What you should do: How many lines in the records below contain the string "お好み焼き", treating case as significant? Give only the number.

**** Data listing

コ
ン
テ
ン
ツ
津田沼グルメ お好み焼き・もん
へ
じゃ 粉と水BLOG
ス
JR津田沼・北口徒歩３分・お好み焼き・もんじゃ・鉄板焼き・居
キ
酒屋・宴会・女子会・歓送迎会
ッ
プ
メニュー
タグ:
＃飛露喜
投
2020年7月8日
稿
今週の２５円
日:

********
**** Data listing

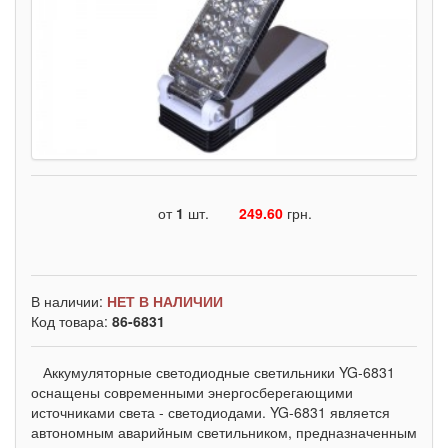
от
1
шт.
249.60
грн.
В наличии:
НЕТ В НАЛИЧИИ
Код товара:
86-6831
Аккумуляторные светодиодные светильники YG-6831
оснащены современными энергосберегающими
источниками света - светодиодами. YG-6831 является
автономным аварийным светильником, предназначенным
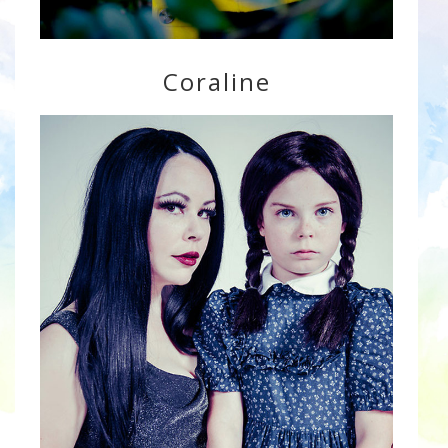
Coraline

********
**** Data listing

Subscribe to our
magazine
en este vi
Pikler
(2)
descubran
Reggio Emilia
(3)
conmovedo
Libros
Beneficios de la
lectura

********

Completed exercise: 2